### EXCERPTED RECORDS
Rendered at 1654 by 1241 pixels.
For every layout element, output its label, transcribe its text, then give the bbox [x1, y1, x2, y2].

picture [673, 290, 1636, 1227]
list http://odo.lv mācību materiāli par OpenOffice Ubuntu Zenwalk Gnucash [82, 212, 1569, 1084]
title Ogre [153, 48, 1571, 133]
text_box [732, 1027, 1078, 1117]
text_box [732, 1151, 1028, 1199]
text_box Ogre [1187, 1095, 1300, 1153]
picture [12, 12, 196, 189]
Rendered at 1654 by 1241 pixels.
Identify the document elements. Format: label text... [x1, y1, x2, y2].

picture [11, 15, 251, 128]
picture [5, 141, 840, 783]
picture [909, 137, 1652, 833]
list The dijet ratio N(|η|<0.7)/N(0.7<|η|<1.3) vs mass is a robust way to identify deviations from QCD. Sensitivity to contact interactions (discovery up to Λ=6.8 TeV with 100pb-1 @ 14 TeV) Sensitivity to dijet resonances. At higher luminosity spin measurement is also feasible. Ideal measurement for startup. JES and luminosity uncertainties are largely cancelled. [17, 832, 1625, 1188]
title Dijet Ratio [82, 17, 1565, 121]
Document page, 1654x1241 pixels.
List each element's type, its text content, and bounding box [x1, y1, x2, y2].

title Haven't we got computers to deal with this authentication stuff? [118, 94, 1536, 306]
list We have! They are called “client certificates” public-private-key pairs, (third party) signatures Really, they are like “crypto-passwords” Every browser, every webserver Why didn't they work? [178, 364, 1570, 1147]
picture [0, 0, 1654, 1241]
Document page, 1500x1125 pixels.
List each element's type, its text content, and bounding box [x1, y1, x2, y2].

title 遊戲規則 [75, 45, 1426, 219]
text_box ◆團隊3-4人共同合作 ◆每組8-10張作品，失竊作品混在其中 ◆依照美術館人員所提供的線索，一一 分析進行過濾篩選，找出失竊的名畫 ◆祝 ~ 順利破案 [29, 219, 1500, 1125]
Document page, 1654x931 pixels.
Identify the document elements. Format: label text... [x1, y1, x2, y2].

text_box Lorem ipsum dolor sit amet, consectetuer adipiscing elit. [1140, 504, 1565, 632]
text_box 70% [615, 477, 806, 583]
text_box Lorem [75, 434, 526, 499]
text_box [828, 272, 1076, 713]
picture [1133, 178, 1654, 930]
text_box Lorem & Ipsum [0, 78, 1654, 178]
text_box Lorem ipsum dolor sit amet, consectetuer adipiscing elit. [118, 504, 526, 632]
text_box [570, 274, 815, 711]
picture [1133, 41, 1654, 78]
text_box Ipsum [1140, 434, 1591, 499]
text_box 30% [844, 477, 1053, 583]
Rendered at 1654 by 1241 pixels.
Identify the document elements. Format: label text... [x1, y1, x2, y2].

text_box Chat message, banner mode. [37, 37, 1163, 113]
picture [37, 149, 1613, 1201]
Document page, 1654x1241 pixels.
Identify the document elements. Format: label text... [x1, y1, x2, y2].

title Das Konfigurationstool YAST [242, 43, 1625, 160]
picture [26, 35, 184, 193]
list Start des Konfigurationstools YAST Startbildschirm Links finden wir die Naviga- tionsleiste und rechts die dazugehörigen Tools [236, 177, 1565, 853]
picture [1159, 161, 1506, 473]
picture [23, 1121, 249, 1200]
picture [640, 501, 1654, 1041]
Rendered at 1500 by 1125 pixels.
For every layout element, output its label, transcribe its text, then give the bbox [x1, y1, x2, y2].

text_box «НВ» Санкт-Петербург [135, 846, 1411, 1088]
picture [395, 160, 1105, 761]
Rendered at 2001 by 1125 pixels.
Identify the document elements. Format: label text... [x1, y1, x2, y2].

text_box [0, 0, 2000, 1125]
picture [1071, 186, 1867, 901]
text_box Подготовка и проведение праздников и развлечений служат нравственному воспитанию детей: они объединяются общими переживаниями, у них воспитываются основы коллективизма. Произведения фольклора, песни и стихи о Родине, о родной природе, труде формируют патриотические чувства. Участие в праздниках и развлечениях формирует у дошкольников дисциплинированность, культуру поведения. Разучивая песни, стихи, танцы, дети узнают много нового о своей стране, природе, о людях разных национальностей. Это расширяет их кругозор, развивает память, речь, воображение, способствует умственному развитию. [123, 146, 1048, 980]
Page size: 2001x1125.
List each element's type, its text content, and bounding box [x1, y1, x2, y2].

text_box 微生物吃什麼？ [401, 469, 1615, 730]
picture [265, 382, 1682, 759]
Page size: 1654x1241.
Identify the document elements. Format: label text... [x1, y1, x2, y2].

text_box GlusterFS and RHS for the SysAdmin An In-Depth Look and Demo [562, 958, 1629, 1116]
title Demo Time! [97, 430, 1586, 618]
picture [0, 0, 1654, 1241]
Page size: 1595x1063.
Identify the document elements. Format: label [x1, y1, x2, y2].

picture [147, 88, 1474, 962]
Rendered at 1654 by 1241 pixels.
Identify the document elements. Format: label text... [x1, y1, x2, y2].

### OBJECTIVE
Please reproduce all of the entries above word for word, changing and omitting nothing.

### COMPLETE RESPONSE
Rendered at 1654 by 1241 pixels.
For every layout element, output its label, transcribe its text, then give the bbox [x1, y1, x2, y2].

picture [673, 290, 1636, 1227]
list http://odo.lv mācību materiāli par OpenOffice Ubuntu Zenwalk Gnucash [82, 212, 1569, 1084]
title Ogre [153, 48, 1571, 133]
text_box [732, 1027, 1078, 1117]
text_box [732, 1151, 1028, 1199]
text_box Ogre [1187, 1095, 1300, 1153]
picture [12, 12, 196, 189]
Rendered at 1654 by 1241 pixels.
Identify the document elements. Format: label text... [x1, y1, x2, y2].

picture [11, 15, 251, 128]
picture [5, 141, 840, 783]
picture [909, 137, 1652, 833]
list The dijet ratio N(|η|<0.7)/N(0.7<|η|<1.3) vs mass is a robust way to identify deviations from QCD. Sensitivity to contact interactions (discovery up to Λ=6.8 TeV with 100pb-1 @ 14 TeV) Sensitivity to dijet resonances. At higher luminosity spin measurement is also feasible. Ideal measurement for startup. JES and luminosity uncertainties are largely cancelled. [17, 832, 1625, 1188]
title Dijet Ratio [82, 17, 1565, 121]
Document page, 1654x1241 pixels.
List each element's type, its text content, and bounding box [x1, y1, x2, y2].

title Haven't we got computers to deal with this authentication stuff? [118, 94, 1536, 306]
list We have! They are called “client certificates” public-private-key pairs, (third party) signatures Really, they are like “crypto-passwords” Every browser, every webserver Why didn't they work? [178, 364, 1570, 1147]
picture [0, 0, 1654, 1241]
Document page, 1500x1125 pixels.
List each element's type, its text content, and bounding box [x1, y1, x2, y2].

title 遊戲規則 [75, 45, 1426, 219]
text_box ◆團隊3-4人共同合作 ◆每組8-10張作品，失竊作品混在其中 ◆依照美術館人員所提供的線索，一一 分析進行過濾篩選，找出失竊的名畫 ◆祝 ~ 順利破案 [29, 219, 1500, 1125]
Document page, 1654x931 pixels.
Identify the document elements. Format: label text... [x1, y1, x2, y2].

text_box Lorem ipsum dolor sit amet, consectetuer adipiscing elit. [1140, 504, 1565, 632]
text_box 70% [615, 477, 806, 583]
text_box Lorem [75, 434, 526, 499]
text_box [828, 272, 1076, 713]
picture [1133, 178, 1654, 930]
text_box Lorem & Ipsum [0, 78, 1654, 178]
text_box Lorem ipsum dolor sit amet, consectetuer adipiscing elit. [118, 504, 526, 632]
text_box [570, 274, 815, 711]
picture [1133, 41, 1654, 78]
text_box Ipsum [1140, 434, 1591, 499]
text_box 30% [844, 477, 1053, 583]
Rendered at 1654 by 1241 pixels.
Identify the document elements. Format: label text... [x1, y1, x2, y2].

text_box Chat message, banner mode. [37, 37, 1163, 113]
picture [37, 149, 1613, 1201]
Document page, 1654x1241 pixels.
Identify the document elements. Format: label text... [x1, y1, x2, y2].

title Das Konfigurationstool YAST [242, 43, 1625, 160]
picture [26, 35, 184, 193]
list Start des Konfigurationstools YAST Startbildschirm Links finden wir die Naviga- tionsleiste und rechts die dazugehörigen Tools [236, 177, 1565, 853]
picture [1159, 161, 1506, 473]
picture [23, 1121, 249, 1200]
picture [640, 501, 1654, 1041]
Rendered at 1500 by 1125 pixels.
For every layout element, output its label, transcribe its text, then give the bbox [x1, y1, x2, y2].

text_box «НВ» Санкт-Петербург [135, 846, 1411, 1088]
picture [395, 160, 1105, 761]
Rendered at 2001 by 1125 pixels.
Identify the document elements. Format: label text... [x1, y1, x2, y2].

text_box [0, 0, 2000, 1125]
picture [1071, 186, 1867, 901]
text_box Подготовка и проведение праздников и развлечений служат нравственному воспитанию детей: они объединяются общими переживаниями, у них воспитываются основы коллективизма. Произведения фольклора, песни и стихи о Родине, о родной природе, труде формируют патриотические чувства. Участие в праздниках и развлечениях формирует у дошкольников дисциплинированность, культуру поведения. Разучивая песни, стихи, танцы, дети узнают много нового о своей стране, природе, о людях разных национальностей. Это расширяет их кругозор, развивает память, речь, воображение, способствует умственному развитию. [123, 146, 1048, 980]
Page size: 2001x1125.
List each element's type, its text content, and bounding box [x1, y1, x2, y2].

text_box 微生物吃什麼？ [401, 469, 1615, 730]
picture [265, 382, 1682, 759]
Page size: 1654x1241.
Identify the document elements. Format: label text... [x1, y1, x2, y2].

text_box GlusterFS and RHS for the SysAdmin An In-Depth Look and Demo [562, 958, 1629, 1116]
title Demo Time! [97, 430, 1586, 618]
picture [0, 0, 1654, 1241]
Page size: 1595x1063.
Identify the document elements. Format: label [x1, y1, x2, y2].

picture [147, 88, 1474, 962]
Rendered at 1654 by 1241 pixels.
Identify the document elements. Format: label text... [x1, y1, x2, y2].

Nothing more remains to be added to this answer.